The Science Behind Watson
The real question is how do we make intelligent health IT systems like Watson widely available to all patients. A landmark report published by the Institute of Medicine in 2001 and titled Crossing the Quality Chasm - A New Health System for the 21st Century contained the following recommendation:
Patients should receive care based on the best available scientific knowledge. Care should not vary illogically from clinician to clinician or from place to place.
For the scientifically (and Artificial Intelligence) inclined, the following are some pointers on the science behind Watson:
- The AI Behind Watson - The Technical Article
- Building Watson: An Overview of the DeepQA Project
- Unstructured Information Management (The IBM Journal of Research and Development)
- Semantic Web Technology in Watson.
The picture below represents a high level architecture of Watson (click on the image to enlarge it).
AskHermes and MiPACQ
IBM Watson is not the only effort to develop automated CQA capabilities. Some earlier CQA efforts used the PICO framework (Problem/Population, Intervention, Comparison, Outcome) to facilitate processing. More recent efforts have focused on the use of clinical questions posed in natural language.

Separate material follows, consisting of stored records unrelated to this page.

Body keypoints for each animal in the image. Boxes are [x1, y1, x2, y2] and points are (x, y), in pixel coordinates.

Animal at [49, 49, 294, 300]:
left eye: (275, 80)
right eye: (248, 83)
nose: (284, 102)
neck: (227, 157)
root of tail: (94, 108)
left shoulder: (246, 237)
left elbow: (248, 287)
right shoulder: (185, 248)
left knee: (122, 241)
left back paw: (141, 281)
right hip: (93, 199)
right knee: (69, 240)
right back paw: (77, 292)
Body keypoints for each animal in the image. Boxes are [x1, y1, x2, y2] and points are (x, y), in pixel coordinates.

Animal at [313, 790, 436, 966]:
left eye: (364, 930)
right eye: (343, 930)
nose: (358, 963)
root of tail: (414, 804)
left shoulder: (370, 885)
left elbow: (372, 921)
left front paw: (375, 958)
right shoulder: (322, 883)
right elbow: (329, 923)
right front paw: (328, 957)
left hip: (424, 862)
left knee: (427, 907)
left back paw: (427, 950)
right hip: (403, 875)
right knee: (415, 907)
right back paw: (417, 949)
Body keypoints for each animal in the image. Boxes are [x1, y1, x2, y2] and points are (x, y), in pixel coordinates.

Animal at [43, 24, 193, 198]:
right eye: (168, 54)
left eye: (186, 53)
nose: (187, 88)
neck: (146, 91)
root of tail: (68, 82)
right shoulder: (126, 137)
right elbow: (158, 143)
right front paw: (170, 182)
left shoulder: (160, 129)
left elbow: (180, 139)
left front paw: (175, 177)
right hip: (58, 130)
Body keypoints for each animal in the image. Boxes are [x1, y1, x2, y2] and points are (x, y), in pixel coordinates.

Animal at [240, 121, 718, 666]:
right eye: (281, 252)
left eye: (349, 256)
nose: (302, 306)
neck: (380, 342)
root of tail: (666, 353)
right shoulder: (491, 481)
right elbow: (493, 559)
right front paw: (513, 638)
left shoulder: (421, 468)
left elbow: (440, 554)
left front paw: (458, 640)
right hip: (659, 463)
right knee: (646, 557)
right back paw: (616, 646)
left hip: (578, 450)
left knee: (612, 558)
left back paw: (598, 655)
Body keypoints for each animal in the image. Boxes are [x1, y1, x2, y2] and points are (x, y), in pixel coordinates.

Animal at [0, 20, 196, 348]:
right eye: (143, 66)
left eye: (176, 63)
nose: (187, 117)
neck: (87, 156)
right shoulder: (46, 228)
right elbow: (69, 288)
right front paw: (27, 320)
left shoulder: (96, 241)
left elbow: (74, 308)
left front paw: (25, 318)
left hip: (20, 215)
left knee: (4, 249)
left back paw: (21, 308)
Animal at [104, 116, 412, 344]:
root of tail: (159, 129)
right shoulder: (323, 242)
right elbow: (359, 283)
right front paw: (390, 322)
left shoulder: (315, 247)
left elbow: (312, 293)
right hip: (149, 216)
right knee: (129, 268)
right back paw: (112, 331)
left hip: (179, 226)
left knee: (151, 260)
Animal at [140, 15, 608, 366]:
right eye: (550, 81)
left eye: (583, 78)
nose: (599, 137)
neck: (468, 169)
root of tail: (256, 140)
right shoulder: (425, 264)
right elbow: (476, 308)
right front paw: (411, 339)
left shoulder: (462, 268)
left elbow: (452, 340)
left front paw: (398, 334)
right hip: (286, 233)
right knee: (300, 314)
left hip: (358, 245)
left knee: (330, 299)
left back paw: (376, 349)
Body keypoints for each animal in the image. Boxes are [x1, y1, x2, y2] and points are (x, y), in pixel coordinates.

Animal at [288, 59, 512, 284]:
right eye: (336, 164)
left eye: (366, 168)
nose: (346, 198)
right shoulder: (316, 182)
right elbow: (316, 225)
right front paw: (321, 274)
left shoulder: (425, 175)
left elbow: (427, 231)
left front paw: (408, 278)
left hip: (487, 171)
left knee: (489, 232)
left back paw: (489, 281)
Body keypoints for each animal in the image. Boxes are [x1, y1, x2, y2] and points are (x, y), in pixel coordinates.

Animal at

AskHermes (Help clinicians to Extract and aRrticulate Multimedia information for answering clinical quEstionS) allows clinicians to enter questions in natural language and uses the following unstructured information sources: MEDLINE abstracts, PubMed Central full-text articles, eMedicine documents, clinical guidelines, and Wikipedia articles.

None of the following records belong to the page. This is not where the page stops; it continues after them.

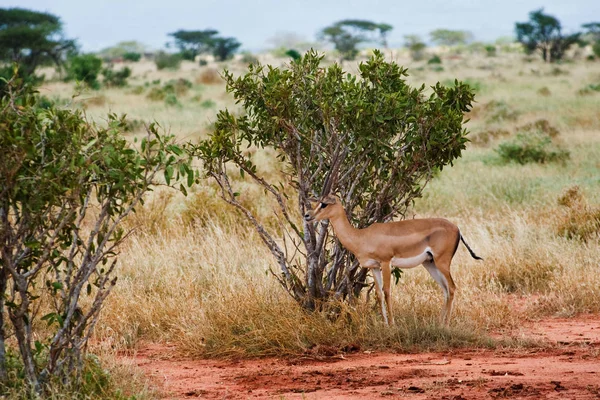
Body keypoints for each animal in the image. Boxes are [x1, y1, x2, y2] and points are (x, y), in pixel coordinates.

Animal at [304, 195, 482, 328]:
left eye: (324, 204)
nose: (307, 215)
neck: (362, 237)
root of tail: (457, 228)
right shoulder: (374, 267)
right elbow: (378, 294)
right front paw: (385, 325)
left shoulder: (386, 262)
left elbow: (387, 291)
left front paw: (393, 325)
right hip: (430, 264)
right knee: (445, 289)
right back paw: (438, 324)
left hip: (442, 262)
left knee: (452, 287)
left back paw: (445, 325)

The processing pipeline in AskHermes includes the following: Question Analysis, Related Questions Extraction, Information Retrieval, Summarization and Answer Presentation. AskHermes performs question classification using MMTx (MetaMap Technology Transfer) to map keywords to UMLS concepts and semantic types. Classification is also achieved through supervised machine learning algorithms such as Support Vector Machine (SVM) and conditional random fields (CFRs). Summarization and answer presentation are based on clustering techniques.

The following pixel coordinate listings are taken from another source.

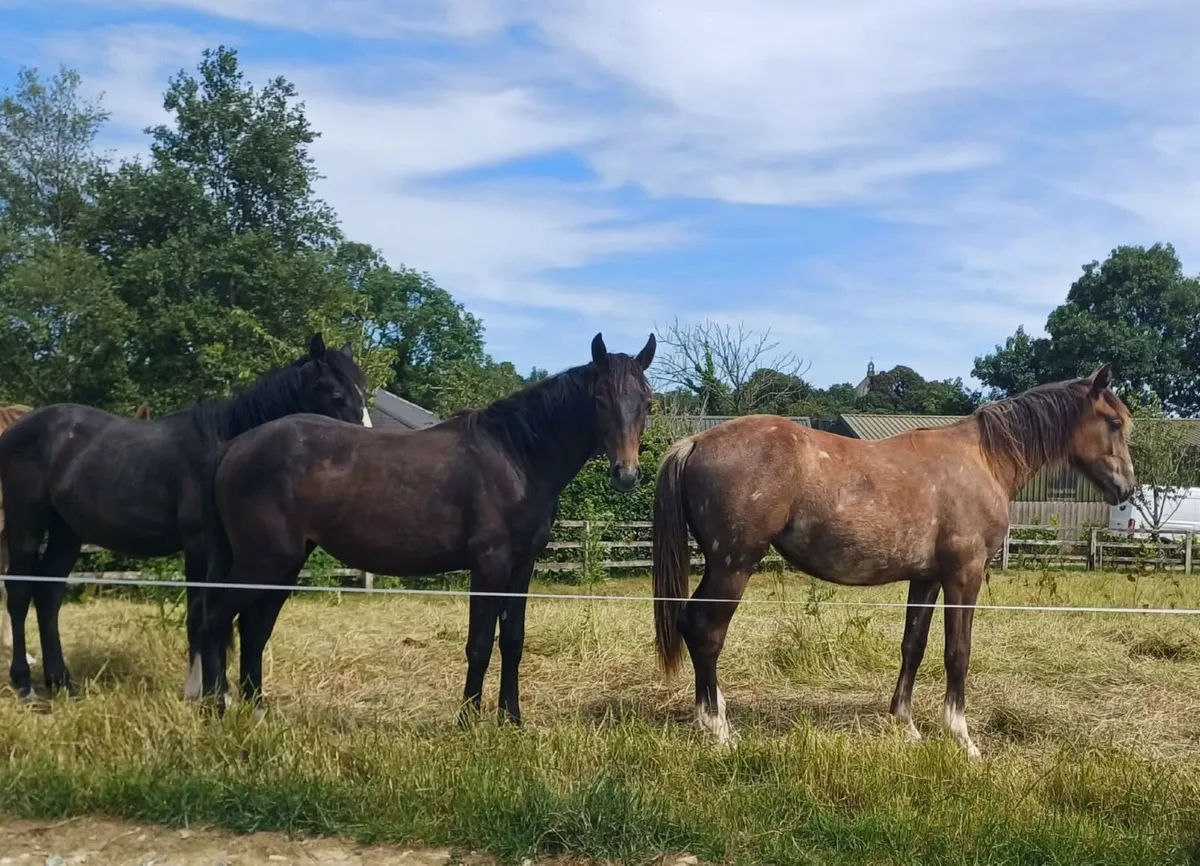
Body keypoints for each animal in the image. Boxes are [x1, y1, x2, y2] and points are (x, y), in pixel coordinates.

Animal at [0, 334, 371, 699]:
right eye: (337, 395)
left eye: (363, 391)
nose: (364, 444)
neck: (226, 448)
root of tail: (17, 429)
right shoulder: (199, 546)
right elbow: (198, 613)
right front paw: (197, 691)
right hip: (25, 523)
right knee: (19, 594)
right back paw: (24, 683)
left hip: (67, 531)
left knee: (48, 595)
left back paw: (62, 683)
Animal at [194, 332, 656, 722]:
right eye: (600, 399)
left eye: (647, 403)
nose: (626, 473)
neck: (516, 457)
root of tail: (234, 447)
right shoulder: (489, 566)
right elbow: (479, 644)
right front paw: (468, 721)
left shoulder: (521, 568)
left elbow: (513, 640)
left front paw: (512, 719)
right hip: (264, 562)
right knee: (215, 620)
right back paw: (215, 709)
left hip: (284, 564)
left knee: (253, 629)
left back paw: (256, 709)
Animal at [651, 365, 1135, 757]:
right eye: (1114, 423)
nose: (1127, 488)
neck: (984, 459)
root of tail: (695, 441)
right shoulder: (964, 575)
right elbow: (958, 651)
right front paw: (961, 736)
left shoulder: (927, 578)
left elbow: (913, 646)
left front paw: (905, 724)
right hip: (733, 565)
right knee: (706, 631)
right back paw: (718, 728)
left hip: (721, 566)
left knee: (691, 625)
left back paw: (712, 711)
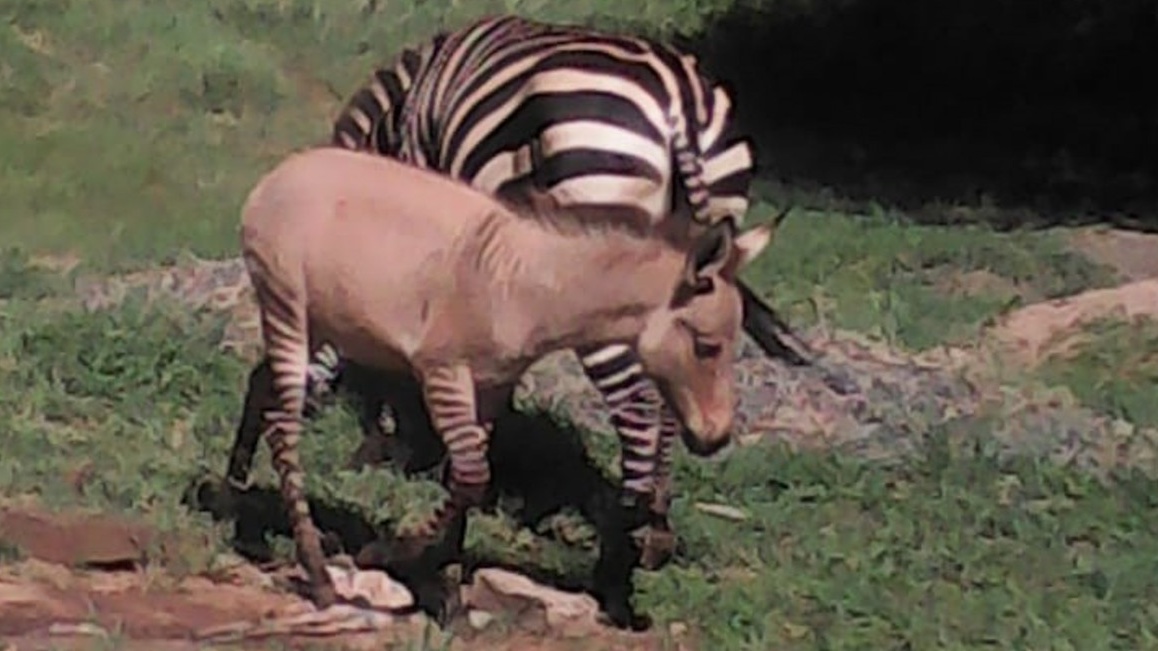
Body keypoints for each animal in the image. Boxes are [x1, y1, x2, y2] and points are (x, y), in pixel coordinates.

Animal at [225, 12, 808, 585]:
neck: (399, 111)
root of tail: (679, 100)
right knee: (662, 400)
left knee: (637, 404)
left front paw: (395, 445)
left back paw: (617, 552)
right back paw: (653, 530)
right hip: (712, 206)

MiPACQ (Multi-source Integrated Platform for Answering Clinical Questions) is based on Natural Language Processing (NLP) and Information Retrieval (IR) and utilizes data sources such as Electronic Medical Record (EMR) databases and online medical encyclopedia like Medpedia. MiPACQ uses a processing pipeline based on UIMA (Unstructured Information Management Architecture) and machine learning-based as well as rule-based scoring. NLP capabilities are provided by ClearTK and cTakes (clinical Text Analysis and Knowledge Extraction System).
The Road Ahead
Automated Clinical Question Answering (CQA) is really hard. However, that is the future of computing: intelligent machines we can have meaningful conversations with. CQA is a multidisciplinary field which combines disciplines like statistical computing, information retrieval, natural language processing, machine learning, rule engines, semantic web technologies, knowledge representation and reasoning, visual analytics, and massively parallel computing. There are several open source projects that provide the building blocks. Many EHR software today are glorified data entry systems. We need to move to the next level and that will require technical leadership.